年金財政強化のためには、支え手の労働者の賃上げと安定雇用に力を注ぐべきです。

「年金カット」法案と批判されている国民年金等改定法案を衆院で審議入りさせる動きを、安倍政権が強めています。物価が上がっても賃金が下がれば年金額を引き下げることを盛り込むなど、公的年金に頼る高齢者に痛みを強いる重大な法案です。安倍政権が、国民の保険料を原資にした年金積立金の株式運用を拡大し巨額赤字を出したことにも不信と不安は高まるばかりです。老後を支える年金の安心を揺るがす大改悪をストップさせることが必要です。
厚生年金や国民年金など公的年金の毎年の受給額は、物価と現役労働者の賃金水準にもとづいて決める仕組みです。具体的には、前の年の消費者物価指数の動きや、2〜4年度前の実質賃金の変動率などを踏まえて算出しています。
そのため物価が上がってもそれに見合って年金は上がりません。物価が上がっても、賃金の上げ幅がそれより小さいときは賃金の方に合わせて年金額を決めます。物価が上がって賃金がマイナスのときは、年金額は据え置きです。それでも賃金がマイナスのときに年金を下げることまでは、さすがにしていませんでした。
しかし今度の法案は(1)物価は上がっても賃金が下がる(2)物価下落以上に賃金が下がる―場合も賃金下落に合わせて年金を下げるというものです(2021年4月施行)。これでは、いくら物価が上がっても賃金がマイナスになれば年金は減らされてしまいます。
安倍政権の経済政策「アベノミクス」は物価引き上げ目標を掲げ、異常な金融緩和とともに円安への誘導をすすめ、輸入品などを中心に値上げ傾向が続きます。19年10月には消費税率10%への引き上げも行われようとしています。一方、労働者の賃金が上がり続ける保証がどこにもないことは、アベノミクスの破綻などから、いよいよ明瞭になっています。
こんな経済状況になっても、容赦なく年金額を下げるというのです。

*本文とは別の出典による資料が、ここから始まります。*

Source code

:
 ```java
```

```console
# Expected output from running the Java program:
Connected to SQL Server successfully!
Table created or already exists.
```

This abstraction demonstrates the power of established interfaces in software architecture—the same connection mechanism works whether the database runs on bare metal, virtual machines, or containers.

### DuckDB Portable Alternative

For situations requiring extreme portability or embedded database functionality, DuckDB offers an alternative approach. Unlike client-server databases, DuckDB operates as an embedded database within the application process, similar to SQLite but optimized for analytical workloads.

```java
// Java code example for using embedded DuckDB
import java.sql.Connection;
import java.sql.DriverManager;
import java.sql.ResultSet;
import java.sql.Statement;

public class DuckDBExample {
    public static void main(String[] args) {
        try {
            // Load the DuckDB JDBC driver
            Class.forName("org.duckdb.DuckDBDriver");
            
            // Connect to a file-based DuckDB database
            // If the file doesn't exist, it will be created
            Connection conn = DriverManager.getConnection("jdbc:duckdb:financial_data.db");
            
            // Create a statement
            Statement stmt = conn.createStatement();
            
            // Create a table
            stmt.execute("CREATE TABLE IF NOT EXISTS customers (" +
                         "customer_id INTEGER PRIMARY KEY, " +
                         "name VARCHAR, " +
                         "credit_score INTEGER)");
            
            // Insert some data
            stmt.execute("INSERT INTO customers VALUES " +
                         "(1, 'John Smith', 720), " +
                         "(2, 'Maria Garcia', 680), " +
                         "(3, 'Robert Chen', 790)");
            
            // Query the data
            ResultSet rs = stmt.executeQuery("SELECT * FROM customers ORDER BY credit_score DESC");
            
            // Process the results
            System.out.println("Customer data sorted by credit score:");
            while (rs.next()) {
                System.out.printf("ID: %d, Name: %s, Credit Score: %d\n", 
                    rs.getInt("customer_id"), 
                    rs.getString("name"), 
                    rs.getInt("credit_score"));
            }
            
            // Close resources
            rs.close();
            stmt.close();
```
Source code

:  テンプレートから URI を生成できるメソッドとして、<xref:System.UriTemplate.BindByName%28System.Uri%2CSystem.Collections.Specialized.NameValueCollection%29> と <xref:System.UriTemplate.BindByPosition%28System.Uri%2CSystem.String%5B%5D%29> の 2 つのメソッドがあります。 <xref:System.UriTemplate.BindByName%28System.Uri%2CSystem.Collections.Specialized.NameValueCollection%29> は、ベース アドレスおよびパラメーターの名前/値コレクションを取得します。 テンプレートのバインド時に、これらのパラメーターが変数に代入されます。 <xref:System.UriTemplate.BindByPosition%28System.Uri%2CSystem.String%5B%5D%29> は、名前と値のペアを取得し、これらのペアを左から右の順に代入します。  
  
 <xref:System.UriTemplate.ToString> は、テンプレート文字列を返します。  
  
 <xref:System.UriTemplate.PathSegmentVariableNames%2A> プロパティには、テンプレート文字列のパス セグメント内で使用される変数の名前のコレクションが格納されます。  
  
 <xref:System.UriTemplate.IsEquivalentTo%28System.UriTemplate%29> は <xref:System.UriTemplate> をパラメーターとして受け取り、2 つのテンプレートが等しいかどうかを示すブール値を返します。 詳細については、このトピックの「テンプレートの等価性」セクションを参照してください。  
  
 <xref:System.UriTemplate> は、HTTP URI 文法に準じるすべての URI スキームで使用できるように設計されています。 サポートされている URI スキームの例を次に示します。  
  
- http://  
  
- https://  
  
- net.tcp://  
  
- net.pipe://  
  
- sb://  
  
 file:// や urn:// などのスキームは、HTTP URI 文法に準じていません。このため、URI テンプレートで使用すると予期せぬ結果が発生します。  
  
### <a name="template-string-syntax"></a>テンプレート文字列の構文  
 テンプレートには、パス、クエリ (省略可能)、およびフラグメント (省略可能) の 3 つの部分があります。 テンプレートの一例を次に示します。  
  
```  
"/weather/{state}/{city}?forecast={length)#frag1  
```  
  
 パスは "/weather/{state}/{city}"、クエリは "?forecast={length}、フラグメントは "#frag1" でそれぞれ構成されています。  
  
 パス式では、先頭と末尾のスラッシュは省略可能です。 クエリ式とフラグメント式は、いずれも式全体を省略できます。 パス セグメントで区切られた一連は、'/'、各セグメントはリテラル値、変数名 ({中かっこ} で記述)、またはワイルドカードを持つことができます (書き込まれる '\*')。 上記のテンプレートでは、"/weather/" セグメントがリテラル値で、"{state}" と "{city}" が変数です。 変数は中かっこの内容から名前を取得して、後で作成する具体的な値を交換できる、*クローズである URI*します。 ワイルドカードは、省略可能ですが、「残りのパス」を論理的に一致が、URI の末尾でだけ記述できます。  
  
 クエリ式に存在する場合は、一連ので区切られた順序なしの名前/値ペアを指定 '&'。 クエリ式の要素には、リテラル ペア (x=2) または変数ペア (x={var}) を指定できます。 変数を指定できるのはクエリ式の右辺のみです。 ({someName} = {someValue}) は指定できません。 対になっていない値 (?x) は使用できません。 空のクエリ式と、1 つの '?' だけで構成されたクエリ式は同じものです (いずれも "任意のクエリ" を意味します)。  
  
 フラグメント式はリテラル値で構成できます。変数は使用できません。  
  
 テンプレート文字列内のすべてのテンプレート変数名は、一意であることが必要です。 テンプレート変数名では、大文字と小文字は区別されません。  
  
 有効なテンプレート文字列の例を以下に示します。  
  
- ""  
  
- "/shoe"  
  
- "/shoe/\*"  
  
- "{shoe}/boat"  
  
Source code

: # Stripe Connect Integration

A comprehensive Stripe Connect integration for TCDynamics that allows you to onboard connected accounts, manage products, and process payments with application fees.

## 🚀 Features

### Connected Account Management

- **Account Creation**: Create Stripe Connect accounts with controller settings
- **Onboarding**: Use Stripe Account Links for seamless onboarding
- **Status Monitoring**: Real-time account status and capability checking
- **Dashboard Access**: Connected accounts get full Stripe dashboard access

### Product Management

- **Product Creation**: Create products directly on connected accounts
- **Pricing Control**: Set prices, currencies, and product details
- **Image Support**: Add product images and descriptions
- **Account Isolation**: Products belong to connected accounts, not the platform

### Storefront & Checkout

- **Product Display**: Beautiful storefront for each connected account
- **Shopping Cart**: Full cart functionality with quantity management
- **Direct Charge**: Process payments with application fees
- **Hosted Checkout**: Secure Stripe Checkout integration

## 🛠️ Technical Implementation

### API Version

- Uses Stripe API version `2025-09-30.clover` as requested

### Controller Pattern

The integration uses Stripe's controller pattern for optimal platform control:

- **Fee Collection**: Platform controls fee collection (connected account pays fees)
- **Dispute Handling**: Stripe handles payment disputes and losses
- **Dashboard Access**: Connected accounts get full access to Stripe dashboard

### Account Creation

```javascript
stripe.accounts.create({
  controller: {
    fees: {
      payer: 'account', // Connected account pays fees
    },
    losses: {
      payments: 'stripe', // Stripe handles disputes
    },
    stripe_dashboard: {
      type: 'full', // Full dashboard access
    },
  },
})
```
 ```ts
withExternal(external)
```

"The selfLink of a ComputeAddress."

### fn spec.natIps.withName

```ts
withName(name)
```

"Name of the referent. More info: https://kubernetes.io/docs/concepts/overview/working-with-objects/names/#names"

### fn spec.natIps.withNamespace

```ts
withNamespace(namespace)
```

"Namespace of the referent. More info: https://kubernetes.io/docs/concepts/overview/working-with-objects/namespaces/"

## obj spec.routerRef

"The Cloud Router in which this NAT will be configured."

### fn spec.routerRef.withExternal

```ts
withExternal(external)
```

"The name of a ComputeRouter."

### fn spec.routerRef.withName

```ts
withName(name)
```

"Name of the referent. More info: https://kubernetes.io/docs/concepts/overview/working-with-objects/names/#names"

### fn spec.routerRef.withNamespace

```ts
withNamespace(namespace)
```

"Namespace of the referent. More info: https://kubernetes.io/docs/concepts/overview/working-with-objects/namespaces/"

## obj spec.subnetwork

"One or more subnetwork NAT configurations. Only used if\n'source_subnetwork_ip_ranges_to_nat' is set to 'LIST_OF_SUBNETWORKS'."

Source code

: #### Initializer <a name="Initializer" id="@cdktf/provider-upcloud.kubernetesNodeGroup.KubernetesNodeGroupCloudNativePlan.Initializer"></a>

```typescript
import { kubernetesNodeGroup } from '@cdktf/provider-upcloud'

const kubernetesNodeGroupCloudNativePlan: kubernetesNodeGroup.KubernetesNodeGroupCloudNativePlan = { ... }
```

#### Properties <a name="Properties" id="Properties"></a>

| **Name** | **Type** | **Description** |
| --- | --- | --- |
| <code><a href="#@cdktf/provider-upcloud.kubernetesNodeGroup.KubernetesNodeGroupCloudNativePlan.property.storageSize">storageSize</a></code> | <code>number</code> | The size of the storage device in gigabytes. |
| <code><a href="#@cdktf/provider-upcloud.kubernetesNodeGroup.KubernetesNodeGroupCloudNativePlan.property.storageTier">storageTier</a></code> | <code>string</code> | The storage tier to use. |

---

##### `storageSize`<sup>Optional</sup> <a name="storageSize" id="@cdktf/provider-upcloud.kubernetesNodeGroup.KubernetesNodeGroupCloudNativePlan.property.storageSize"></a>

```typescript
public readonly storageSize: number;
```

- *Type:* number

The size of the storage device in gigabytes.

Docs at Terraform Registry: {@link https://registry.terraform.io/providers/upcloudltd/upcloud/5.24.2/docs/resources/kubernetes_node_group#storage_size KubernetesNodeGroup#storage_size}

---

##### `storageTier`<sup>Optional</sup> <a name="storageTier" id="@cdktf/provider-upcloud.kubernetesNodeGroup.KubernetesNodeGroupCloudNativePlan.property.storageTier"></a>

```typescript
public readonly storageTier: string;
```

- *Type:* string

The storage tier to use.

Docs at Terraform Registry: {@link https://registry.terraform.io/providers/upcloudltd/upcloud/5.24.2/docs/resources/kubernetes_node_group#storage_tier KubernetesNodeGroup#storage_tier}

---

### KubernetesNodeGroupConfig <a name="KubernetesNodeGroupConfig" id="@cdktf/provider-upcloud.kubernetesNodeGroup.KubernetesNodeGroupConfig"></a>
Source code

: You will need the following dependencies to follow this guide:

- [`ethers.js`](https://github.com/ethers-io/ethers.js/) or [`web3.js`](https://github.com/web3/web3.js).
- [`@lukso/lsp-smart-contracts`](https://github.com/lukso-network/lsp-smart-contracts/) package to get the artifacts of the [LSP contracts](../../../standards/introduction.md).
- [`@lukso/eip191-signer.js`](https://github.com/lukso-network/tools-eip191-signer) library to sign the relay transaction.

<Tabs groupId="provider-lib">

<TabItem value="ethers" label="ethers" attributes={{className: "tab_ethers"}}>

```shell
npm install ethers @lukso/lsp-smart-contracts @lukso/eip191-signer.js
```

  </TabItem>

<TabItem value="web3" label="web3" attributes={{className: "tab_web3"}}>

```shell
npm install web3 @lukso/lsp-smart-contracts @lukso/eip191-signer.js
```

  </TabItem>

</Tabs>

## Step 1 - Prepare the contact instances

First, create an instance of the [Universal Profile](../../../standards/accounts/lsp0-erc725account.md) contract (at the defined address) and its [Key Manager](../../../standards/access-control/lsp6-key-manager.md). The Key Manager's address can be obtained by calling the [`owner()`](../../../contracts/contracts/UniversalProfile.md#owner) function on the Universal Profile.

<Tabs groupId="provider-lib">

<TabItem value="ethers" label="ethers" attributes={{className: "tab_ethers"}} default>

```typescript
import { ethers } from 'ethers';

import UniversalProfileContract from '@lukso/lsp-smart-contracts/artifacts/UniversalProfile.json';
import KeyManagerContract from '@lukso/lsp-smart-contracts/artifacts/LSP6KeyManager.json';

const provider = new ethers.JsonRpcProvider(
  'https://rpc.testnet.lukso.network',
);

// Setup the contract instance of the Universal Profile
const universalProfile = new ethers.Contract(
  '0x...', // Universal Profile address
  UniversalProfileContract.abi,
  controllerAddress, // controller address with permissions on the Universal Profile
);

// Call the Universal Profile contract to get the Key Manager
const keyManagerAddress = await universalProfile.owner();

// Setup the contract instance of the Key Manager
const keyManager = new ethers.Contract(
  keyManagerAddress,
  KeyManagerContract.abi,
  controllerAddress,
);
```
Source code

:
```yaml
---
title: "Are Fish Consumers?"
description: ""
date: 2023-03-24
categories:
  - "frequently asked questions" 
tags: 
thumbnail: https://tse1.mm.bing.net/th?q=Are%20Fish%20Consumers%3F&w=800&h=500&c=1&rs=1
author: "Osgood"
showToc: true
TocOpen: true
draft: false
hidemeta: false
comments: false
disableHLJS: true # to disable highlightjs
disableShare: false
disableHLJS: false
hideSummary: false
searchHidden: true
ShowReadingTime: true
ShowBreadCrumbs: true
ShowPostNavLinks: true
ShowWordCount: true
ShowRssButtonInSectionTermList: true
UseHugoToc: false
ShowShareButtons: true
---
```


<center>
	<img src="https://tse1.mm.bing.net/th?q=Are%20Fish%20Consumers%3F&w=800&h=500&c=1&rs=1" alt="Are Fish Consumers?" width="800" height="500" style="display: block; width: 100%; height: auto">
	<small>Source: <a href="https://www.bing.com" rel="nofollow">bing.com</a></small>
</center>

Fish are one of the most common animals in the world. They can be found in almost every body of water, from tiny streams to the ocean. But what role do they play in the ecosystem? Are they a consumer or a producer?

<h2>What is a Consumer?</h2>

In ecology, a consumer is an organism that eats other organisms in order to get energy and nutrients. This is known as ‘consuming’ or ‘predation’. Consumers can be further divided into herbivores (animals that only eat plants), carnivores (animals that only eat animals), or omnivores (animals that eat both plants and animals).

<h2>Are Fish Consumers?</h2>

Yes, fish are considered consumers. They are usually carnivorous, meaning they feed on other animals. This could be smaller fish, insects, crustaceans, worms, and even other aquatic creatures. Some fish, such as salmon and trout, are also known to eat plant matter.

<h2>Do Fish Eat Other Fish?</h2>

医療や介護の保険料や利用料も負担増が続いており、多くの高齢者には出費を切り詰める余地はありません。ただでさえ少ない年金を、物価上昇にもお構いなく引き下げることは、年金を主な収入にする高齢者の生活実態を無視した、あまりに乱暴なやり方です。「年金カット」法案には、この改悪とは別に、物価が上がっても年金額を抑える仕組みの「マクロ経済スライド」をさらに強化する内容もあります(18年4月施行)。
年金減額は高齢者の暮らしを圧迫するだけでなく、地域経済にもマイナスです。とくに高齢者の消費支出が経済の大きな比重を占める地方は深刻です。消費が冷え込めば、地域の雇用や経営にも打撃となり現役世代の収入にも負の影響を与えます。こんな悪循環を引き起こす危険な「年金カット」法案は廃案にするしかありません。
安倍政権は今回の改定について「年金の持続性の確保」のためと主張します。年金財政が大切というなら、年金積立金の株運用拡大で赤字を増やした責任はどうなるのか。国民は納得できません。
年金財政強化のためには、支え手の労働者の賃上げと安定雇用に力を注ぐべきです。給付の削減と抑制ばかりでは、年金不信を高めることにしかなりません。